● Work to be completed
Could you copy the listing below with "scientific name" changed to "species" wherever it occurs, keeping every other line the same and leaving out the pictures?
⟨
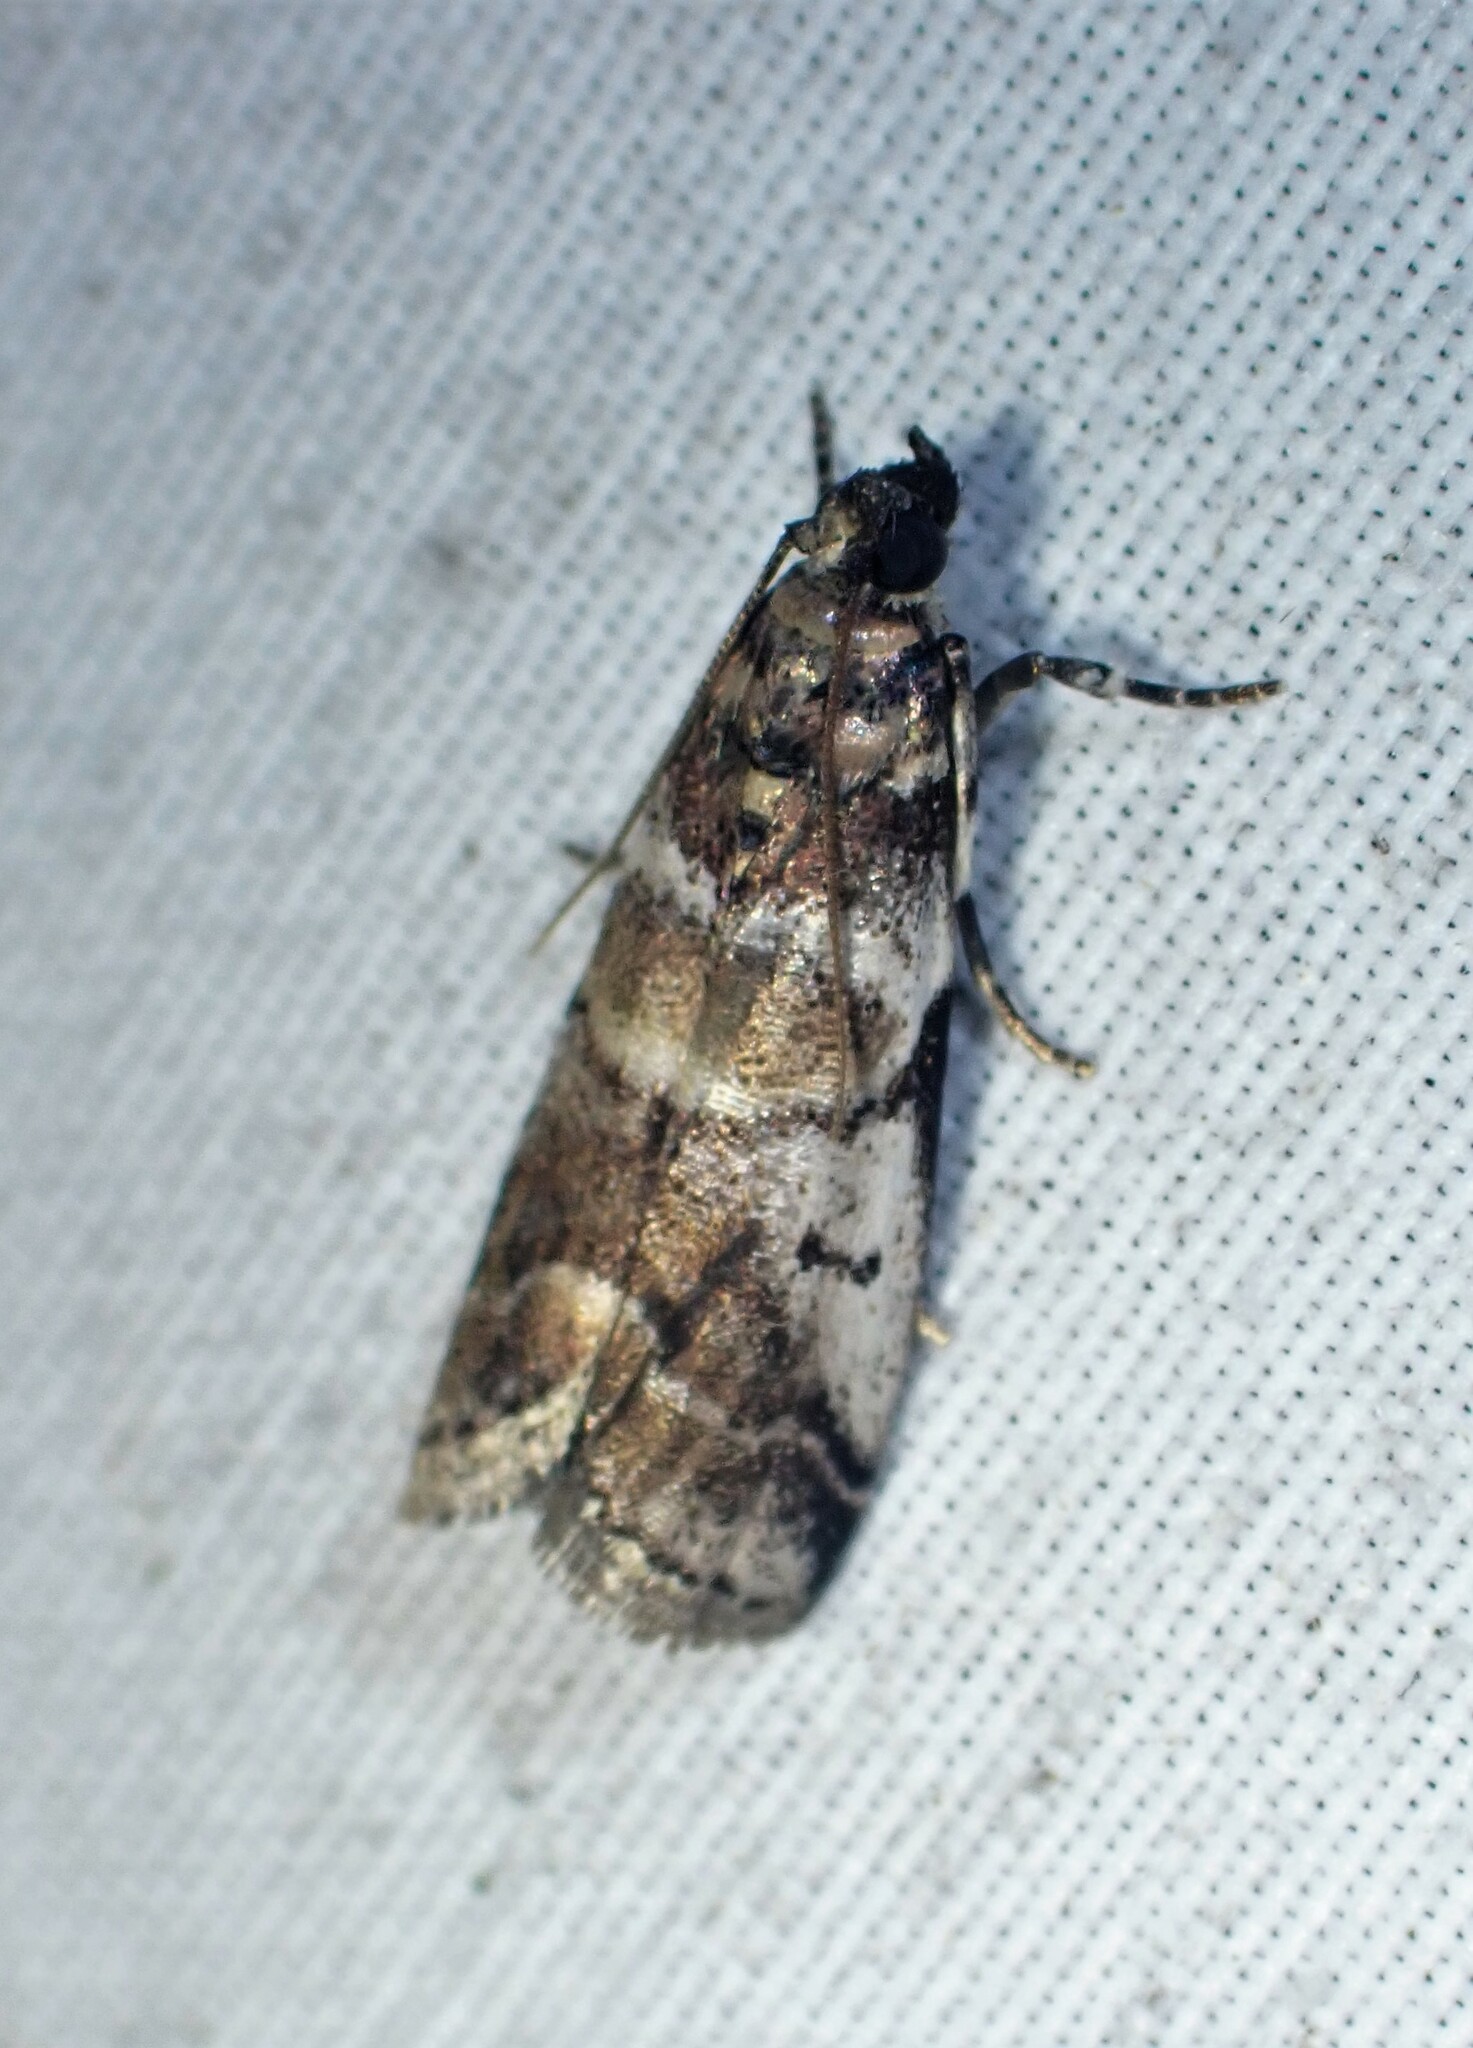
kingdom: Animalia
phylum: Arthropoda
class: Insecta
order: Lepidoptera
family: Pyralidae
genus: Acrobasis
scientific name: Acrobasis indigenella
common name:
⟩
● Result
kingdom: Animalia
phylum: Arthropoda
class: Insecta
order: Lepidoptera
family: Pyralidae
genus: Acrobasis
species: Acrobasis indigenella
common name:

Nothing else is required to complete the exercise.